We occasionally get inquiries and manufacturing prints identifying a custom magnet shape using the abbreviation Neo. Because shorthand works – both internally and in discussions with our customers – we likewise sometimes refer to a Neodymium magnet as Neo or NdFeB. Of the rare earth element magnets, Neo magnets are the most commonly specified because they have the highest known energy product for their mass. One might possibly expect the Neo name to mean “new” – and that could be a reasonable assumption based on the fact that they were initially created relatively recently in 1984. The abbreviated name, however, actually comes from the element Neodymium – or Nd.
But there is a bit of a “new” twist to the naming story. In 1885, Carl Auer von Welsbach discovered that a substance known as (and previously misclassified as an element) ‘Didymium’ was actually a mixture of two entirely new elements. Welsbach successfully reacted Didymium to form nitrate salts, which he then fractionally crystallized from nitric acid to yield pink Neodymium and greenish-brown Praseodymium salts. Welsbach chose the name Praseodymium, which from Greek indicates ‘green twin.’ Compounds of praseodymium are green. Neodymium was named with ‘neos didymos’ – Greek for ‘new twin,’ reflecting Neodymium’s close association with praseodymium.
Neodymium magnets actually go by a few different abbreviations, but they all refer to the same magnet. This rare earth element magnet’s full name is Neodymium Iron Boron, so in addition to “Neo magnets” and “NdFeB magnets,” they are also sometimes referred to as “NIB magnets.” By the way, the full formula for the alloy NdFeB is Nd2Fe14B.
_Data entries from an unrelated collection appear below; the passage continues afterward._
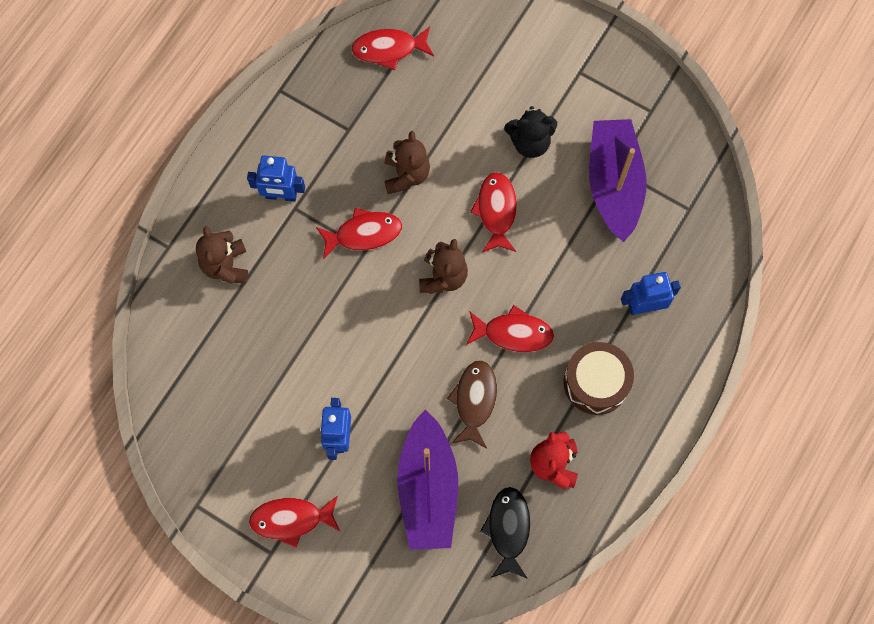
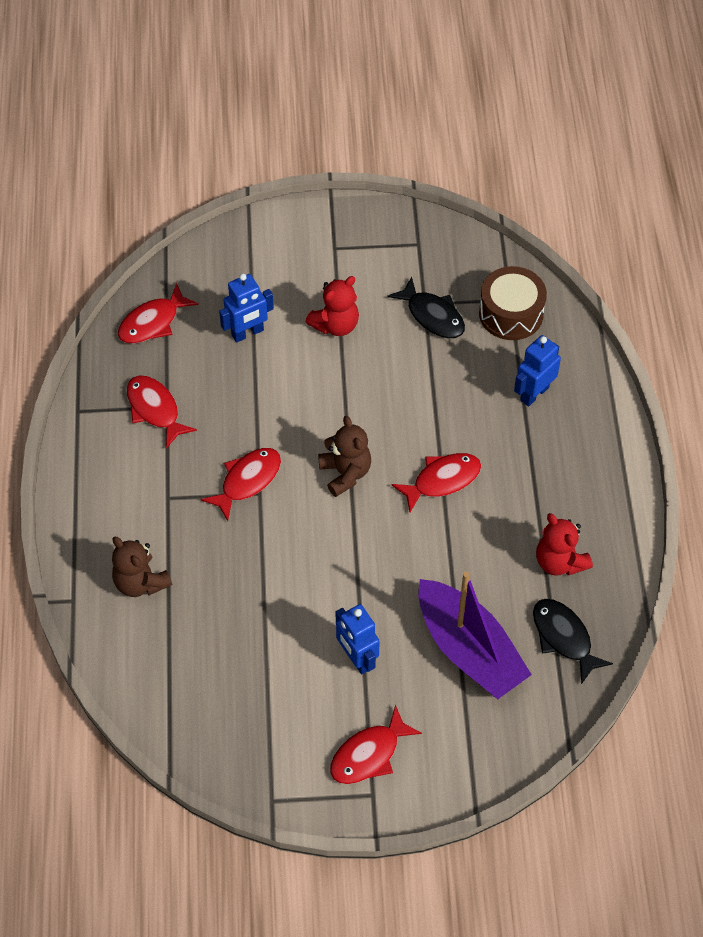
camera: 35 degrees left, 15 degrees down
(281, 195) = (147, 495): blue robot -> blue robot (247, 333)
(406, 175) = (248, 412): brown teddy bear -> none
(474, 401) = (452, 554): brown fish -> none
(496, 211) = (350, 394): red fish -> red fish (155, 409)
(530, 142) = (335, 325): black teddy bear -> red teddy bear
(596, 382) = (542, 476): brown drum -> brown drum (511, 313)
(614, 184) = (432, 316): purple boat -> black fish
As previously stated, Neo magnets provide the greatest performance to volume ratio available, and work best up to 150º C. Samarium Cobalt (or SmCo5) magnets – another commonly specified rare earth magnet – are often better specified for industrial applications where temperatures will rise above 150º C.
It is important to note that Neo magnets typically require a protective coating, as they are prone to corrosion. One typical coating for NdFeB magnets is a triple layer plating of Nickel, Copper, and Nickel (Ni-Cu-Ni).
Whether you call them a Neo magnet, NIB, NdFeB, or Neodymium Iron Boron magnet, these are the same, high quality industrial magnet. As is the case with all magnet materials, when selecting Neodymium for your application, it is important to use the correct Neodymium magnet grade, and to be aware of the magnet’s physical and environmental operating limitations.